Die Verantwortlichen des BVB hatten schon vor Wochen erklärt, die Kaufoption angesichts der von den Engländern genannten Ablösesumme in Millionenhöhe nicht ziehen zu wollen.

Boateng war 2007 für 7,9 Millionen Euro von Hertha BSC Berlin zu den Spurs gewechselt und damit als viertteuerster deutscher Spieler ins Ausland gegangen.

In Dortmund brachte es der 22-Jährige in der Rückrunde auf zehn Einsätze und war zudem mehrfach auffällig geworden. So wird ihm vorgeworfen, bei einem nächtlichen Streifzug in Berlin Autos beschädigt zu haben.

Nach dem Foul an dem Wolfsburger Makato Hasebe, dem er mit dem Fuß eine Risswunde am Kopf zufügte, zeigte Boateng Einsicht.

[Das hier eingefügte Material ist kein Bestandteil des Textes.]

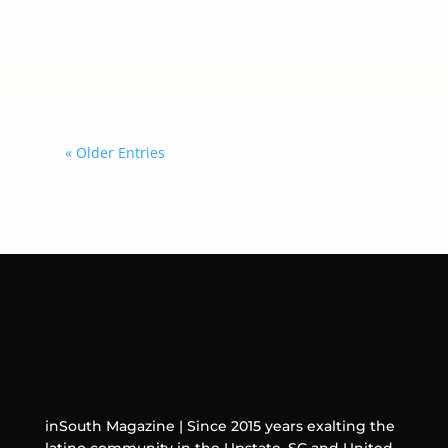
sus siglas en inglés) y está dirigida a
adultos mayores de 50 años que
necesitan protección frente al virus
de la influenza.
« Older Entries
inSouth Magazine | Since 2015 years exalting the
latino community in the Upstate, SC and United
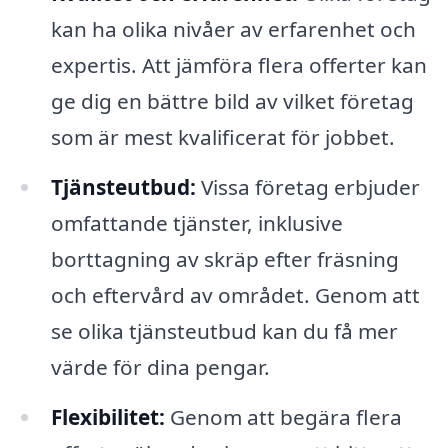
kan ha olika nivåer av erfarenhet och
expertis. Att jämföra flera offerter kan
ge dig en bättre bild av vilket företag
som är mest kvalificerat för jobbet.
Tjänsteutbud:
Vissa företag erbjuder
omfattande tjänster, inklusive
borttagning av skräp efter fräsning
och eftervård av området. Genom att
se olika tjänsteutbud kan du få mer
värde för dina pengar.
Flexibilitet:
Genom att begära flera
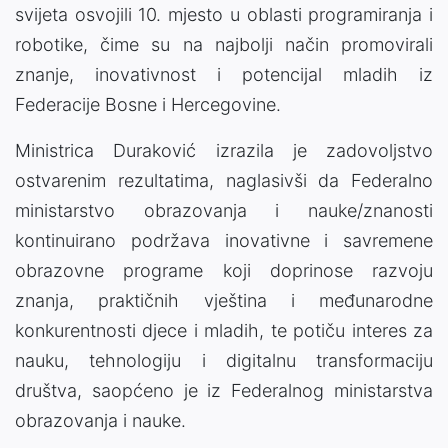
svijeta osvojili 10. mjesto u oblasti programiranja i
robotike, čime su na najbolji način promovirali
znanje, inovativnost i potencijal mladih iz
Federacije Bosne i Hercegovine.
Ministrica Duraković izrazila je zadovoljstvo
ostvarenim rezultatima, naglasivši da Federalno
ministarstvo obrazovanja i nauke/znanosti
kontinuirano podržava inovativne i savremene
obrazovne programe koji doprinose razvoju
znanja, praktičnih vještina i međunarodne
konkurentnosti djece i mladih, te potiču interes za
nauku, tehnologiju i digitalnu transformaciju
društva, saopćeno je iz Federalnog ministarstva
obrazovanja i nauke.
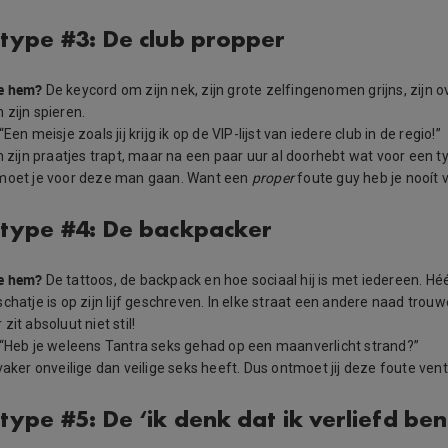
 type #3: De club propper
e hem?
De keycord om zijn nek, zijn grote zelfingenomen grijns, zijn 
 zijn spieren.
“Een meisje zoals jij krijg ik op de VIP-lijst van iedere club in de regio!”
in zijn praatjes trapt, maar na een paar uur al doorhebt wat voor een typ
 moet je voor deze man gaan. Want een
proper
foute guy heb je nooít v
 type #4: De backpacker
e hem?
De tattoos, de backpack en hoe sociaal hij is met iedereen. Héél
chatje is op zijn lijf geschreven. In elke straat een andere naad trou
zit absoluut niet stil!
“Heb je weleens Tantra seks gehad op een maanverlicht strand?”
 vaker onveilige dan veilige seks heeft. Dus ontmoet jij deze foute ven
type #5: De ‘ik denk dat ik verliefd ben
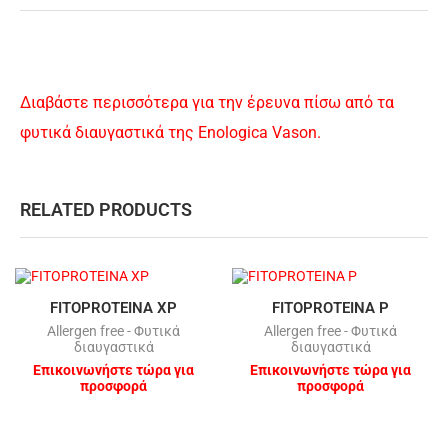
Διαβάστε περισσότερα για την έρευνα πίσω από τα
φυτικά διαυγαστικά της Enologica Vason.
RELATED PRODUCTS
FITOPROTEINA XP
FITOPROTEINA P
Allergen free - Φυτικά
Allergen free - Φυτικά
διαυγαστικά
διαυγαστικά
Επικοινωνήστε τώρα για
Επικοινωνήστε τώρα για
προσφορά
προσφορά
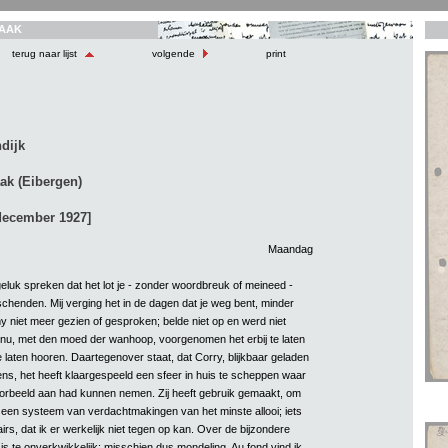
AAK
terug naar lijst
volgende
print
dijk
ak (Eibergen)
december 1927]
Maandag
luk spreken dat het lot je - zonder woordbreuk of meineed -
schenden. Mij verging het in de dagen dat je weg bent, minder
 niet meer gezien of gesproken; belde niet op en werd niet
j nu, met den moed der wanhoop, voorgenomen het erbij te laten
 laten hooren. Daartegenover staat, dat Corry, blijkbaar geladen
s, het heeft klaargespeeld een sfeer in huis te scheppen waar
orbeeld aan had kunnen nemen. Zij heeft gebruik gemaakt, om
n een systeem van verdachtmakingen van het minste allooi; iets
irs, dat ik er werkelijk niet tegen op kan. Over de bijzondere
n is te onverkwikkelijk: misschien dus mondeling. Au fond vind ik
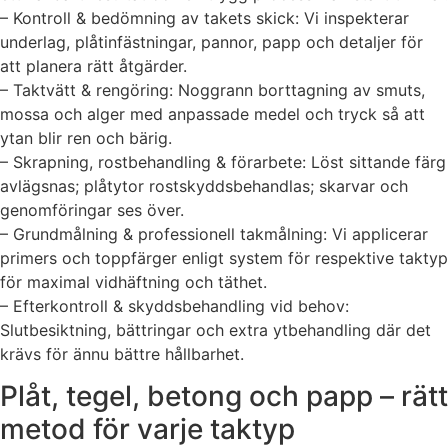
– Kontroll & bedömning av takets skick: Vi inspekterar
underlag, plåtinfästningar, pannor, papp och detaljer för
att planera rätt åtgärder.
– Taktvätt & rengöring: Noggrann borttagning av smuts,
mossa och alger med anpassade medel och tryck så att
ytan blir ren och bärig.
– Skrapning, rostbehandling & förarbete: Löst sittande färg
avlägsnas; plåtytor rostskyddsbehandlas; skarvar och
genomföringar ses över.
– Grundmålning & professionell takmålning: Vi applicerar
primers och toppfärger enligt system för respektive taktyp
för maximal vidhäftning och täthet.
– Efterkontroll & skyddsbehandling vid behov:
Slutbesiktning, bättringar och extra ytbehandling där det
krävs för ännu bättre hållbarhet.
Plåt, tegel, betong och papp – rätt
metod för varje taktyp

"Ich habe mir selbst gesagt, wie dumm ich bin, da so hinzugehen", wird Boateng in der "Westfälischen Rundschau" zitiert. "Ich hoffe, dass die Rote Karte nicht ausschlaggebend für eine Weiterbeschäftigung ist", sagte der Mittelfeldspieler.

Boateng habe auch die Teilnahme an der U-21-EM in Schweden (15. bis 29. Juni) noch nicht abgeschrieben, denn dort wisse man seine "Qualitäten zu schätzen".

Bollmann verlängert in Bielefeld

Arminia Bielefeld und Abwehrspieler Markus Bollmann haben die Zusammenarbeit um drei weitere Jahre bis 30. Juni 2012 verlängert. Der Kontrakt gilt für die Erste und Zweite Bundesliga.

Für das kommende Punktspiel am Samstag bei Borussia Dortmund steht Bollmann nicht zur Verfügung.

Im Duell gegen 1899 Hoffenheim (0:2) hatte er sich eine Verletzung des Innenbandes im linken Knie zugezogen.

Ochs für ein Spiel gesperrt

Das Sportgericht des DFB hat Patrick Ochs von Eintracht Frankfurt wegen eines "unsportlichen Verhaltens" mit einer Sperre von einem Punktspiel belegt.

Der Spieler beziehungsweise sein Verein haben dem Urteil bereits zugestimmt, es ist damit rechtskräftig.

Der Rechtsverteidiger, der den Frankfurtern damit im letzten Saisonspiel gegen den Hamburger SV wieder zur Verfügung steht, hatte im Heimspiel gegen Werder Bremen (0:5) Gegenspieler Mesut Özil im Strafraum zu Boden gerissen.

Für die Notbremse sah er von Schiedsrichter Peter Sippel in der 50. Minute die Rote Karte.